9:30 - 11:15 a.m., Sunday, November 24, I am back in Fritz’s office. Fritz asked me what happened after the assassination and he and the other detectives just keep firing questions at me. I told them, “After all the commotion, a police officer stopped me, and my superintendent of the place stepped up and told the officer that I am one of the employees in the building. A Secret Service agent came rushing into the School Book Depository Building and asked me, ‘Where is your telephone?’ He showed me some kind of credential and identified himself. ‘Right there,’” I answered, pointing to the phone … If you ask me about the shooting of Tippit … I don’t know what you are talking about … The only thing I am here for is because I popped a policeman in the nose in the theater on Jefferson Avenue, which I readily admit I did because I was protecting myself … I learned about the job vacancy at the Texas School Book Depository from people in Mrs. Paine’s neighborhood … I never ordered a rifle under the name of Hidell, Oswald, or any other name … I didn’t own any rifle. I have not practiced or shot with a rifle. I subscribe to two publications from Russia, one being a hometown paper published in Minsk, where I met and married my wife … I don’t recall anything about an A. J. Hidell being on the post office card. I presume you have reference to a map I had in my room with some Xs on it. I have no automobile. I have no means of conveyance. I have to walk to where I am going most of the time. I was seeking a job, and I would put these markings on this map, so I could plan my itinerary around with less walking. Each one of these Xs represented a place where I went and interviewed for a job, you can check each one of them out if you want to…but I told you I haven’t shot a rifle since the Marines, possibly a small bore, maybe a .22, but not anything larger since I have left the Marine Corps … I never received a package sent to me through the mailbox in Dallas, box number 2915, under the name of Alek Hidell, absolutely not … I did not kill President Kennedy or Officer Tippit. If you want me to cop out to hitting or plead guilty to hitting a cop in the mouth when I was arrested, yeah, I plead guilty to that. But I do deny shooting both the president and Tippit.
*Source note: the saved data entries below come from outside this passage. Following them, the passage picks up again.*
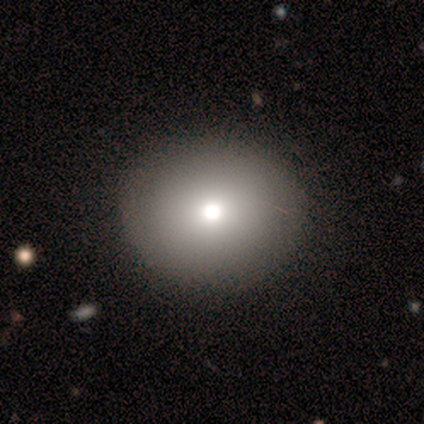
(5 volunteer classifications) smooth-or-featured: smooth: 80% | featured or disk: 20% | star or artifact: 0%
  how-rounded: round: 50% (tied) | in between: 50% (tied) | cigar-shaped: 0%
  merging: none: 100% | minor disturbance: 0% | major disturbance: 0% | merger: 0%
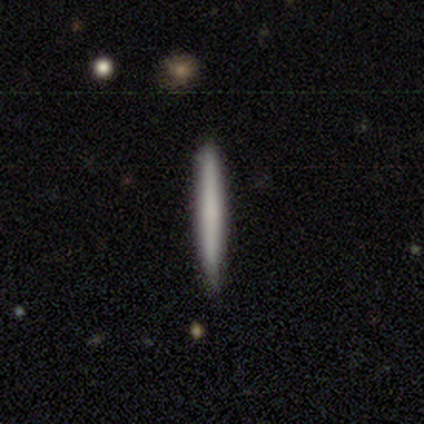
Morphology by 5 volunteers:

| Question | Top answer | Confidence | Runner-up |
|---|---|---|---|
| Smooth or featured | smooth | 100% | — |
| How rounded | cigar-shaped | 100% | — |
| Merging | none | 100% | — |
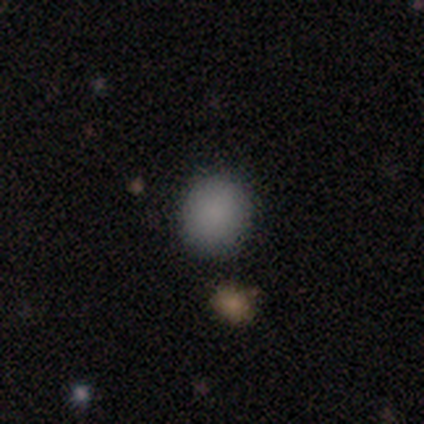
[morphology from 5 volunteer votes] Smooth or featured? smooth (80%)
How rounded? round (100%)
Merging? none (100%)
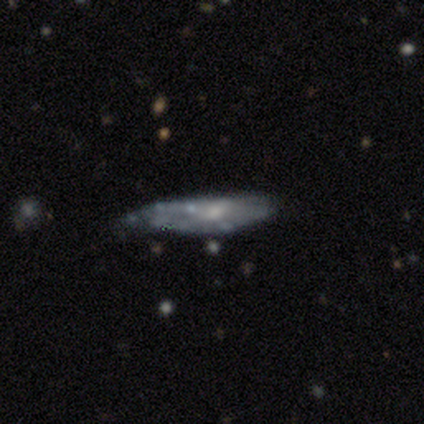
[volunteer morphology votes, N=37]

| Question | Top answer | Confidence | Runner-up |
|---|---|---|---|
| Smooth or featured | featured or disk | 49% | smooth (46%) |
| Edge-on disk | no | 61% | yes (39%) |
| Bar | no | 100% | — |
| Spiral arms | no | 73% | yes (27%) |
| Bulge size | none | 36% | moderate (27%) |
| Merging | minor disturbance | 37% | none (31%) |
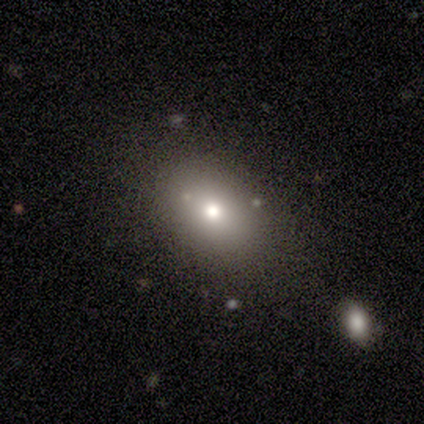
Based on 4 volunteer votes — A smooth galaxy with no disk features (100%) that is round (50%, tied with in between).

Vote fractions:
- Smooth or featured? smooth: 100% / featured or disk: 0% / star or artifact: 0%
- How rounded? round: 50% (tied) / in between: 50% (tied) / cigar-shaped: 0%
- Merging? none: 100% / minor disturbance: 0% / major disturbance: 0% / merger: 0%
At 11:10 a.m., it was time for the preparation for my transfer to the county jail. I asked for a shirt from clothing that was brought to the office to wear over my T-shirt. “I don’t want a hat; I will just take one of those sweaters, the black one.”

At 11:15 a.m., Inspector Thomas J. Kelley of the Secret Service, has a conversation with me. Kelley approached me, out of the hearing of others, except perhaps Captain Fritz’s men, and said that as a Secret Service agent, he was anxious to talk with me as soon as I secured counsel because I was charged with the assassination of the president but had denied it. I said, “I will be glad to discuss this proposition with my attorney, and that after I talk with one, we could either discuss it with him or discuss it with my attorney, if the attorney thinks it is a wise thing to do, but at the present time I have nothing more to say to you.”
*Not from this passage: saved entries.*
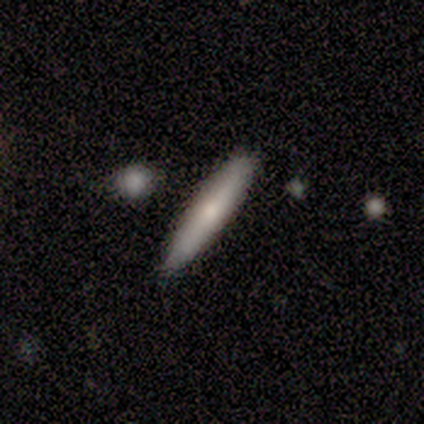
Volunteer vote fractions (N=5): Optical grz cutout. It shows a smooth galaxy with no disk features (80%) that is cigar-shaped (100%). Merging: none (60%).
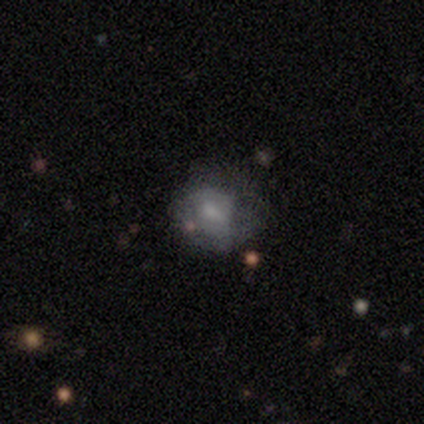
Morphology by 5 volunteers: Overall: featured or disk (60%; smooth 40%). Edge-on disk: no (100%). Bar: weak (100%). Spiral arms: yes (67%; no 33%). Spiral arm count: 2 (50%, tied with can't tell). Spiral winding: tight (50%, tied with loose). Bulge size: small (67%; moderate 33%). Merging: minor disturbance (60%; none 20%).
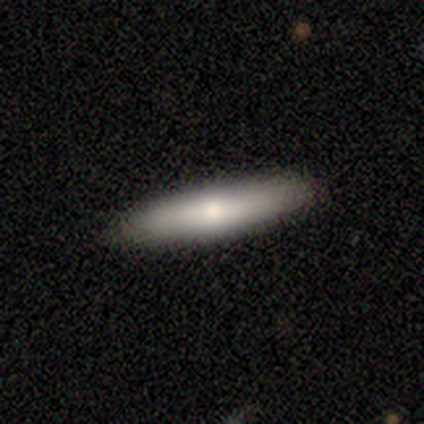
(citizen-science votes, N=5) smooth 60%, star or artifact 40%, featured or disk 0%. Down the decision tree: how rounded — in between (67%); merging — none (100%).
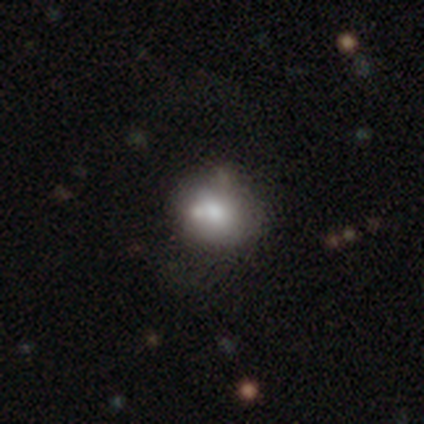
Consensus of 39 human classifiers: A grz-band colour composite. It shows a smooth galaxy with no disk features (64%) that is round (72%). Merging: none (51%).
“I put the handcuffs on him,” Leavelle said.

“In the process of doing that, I more in jest kind of said, Lee if anybody shoots at you, I hope they’re as good a shot as you are, meaning, of course, that they’d hit him and not me. He kind of laughed and he said, oh, you’re being melodramatic, or something to that effect. Nobody’s going to shoot at me.”

At 11:21 a.m., while walking to the armored car that was to take me to the county jail, we came around the corner and were surrounded by reporters and TV crews. A man rushed towards me. I recognize him and thought to myself, Ruby? What are you….
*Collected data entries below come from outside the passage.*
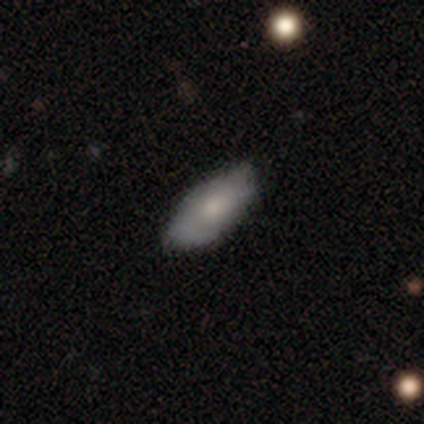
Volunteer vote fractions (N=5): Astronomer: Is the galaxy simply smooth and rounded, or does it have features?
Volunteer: smooth — 80%.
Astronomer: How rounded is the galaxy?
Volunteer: in between — 100%.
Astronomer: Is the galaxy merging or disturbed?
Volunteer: none — 60% (runner-up: minor disturbance, 40%).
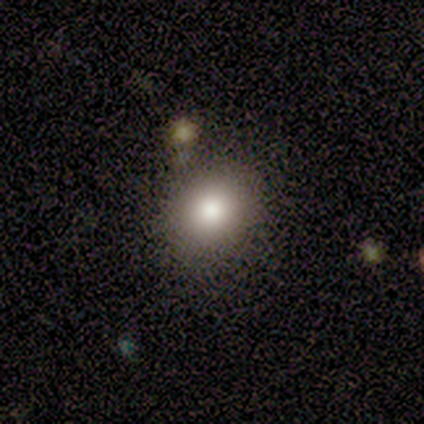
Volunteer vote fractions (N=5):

I was shot once in the stomach. It was very painful but I could have easily survived. However, I laid there on the floor for 30 minutes and was given no bandages or oxygen, and no medical personnel attended to me. Leavelle did remove my handcuffs. When the ambulance finally arrived, I was placed on a stretcher and put in the back. The ambulance medical assistant in the front seat, beside the driver, was not asked to attend to me on the way to the hospital. Leavelle, Graves, and Detective Charles Dhority rode in the back with me, but neither made any attempt to stop the bleeding, or help me in any way. It’s as though they wanted me to die.

I was pronounced dead at Parkland Hospital at 1:07 p.m. local time.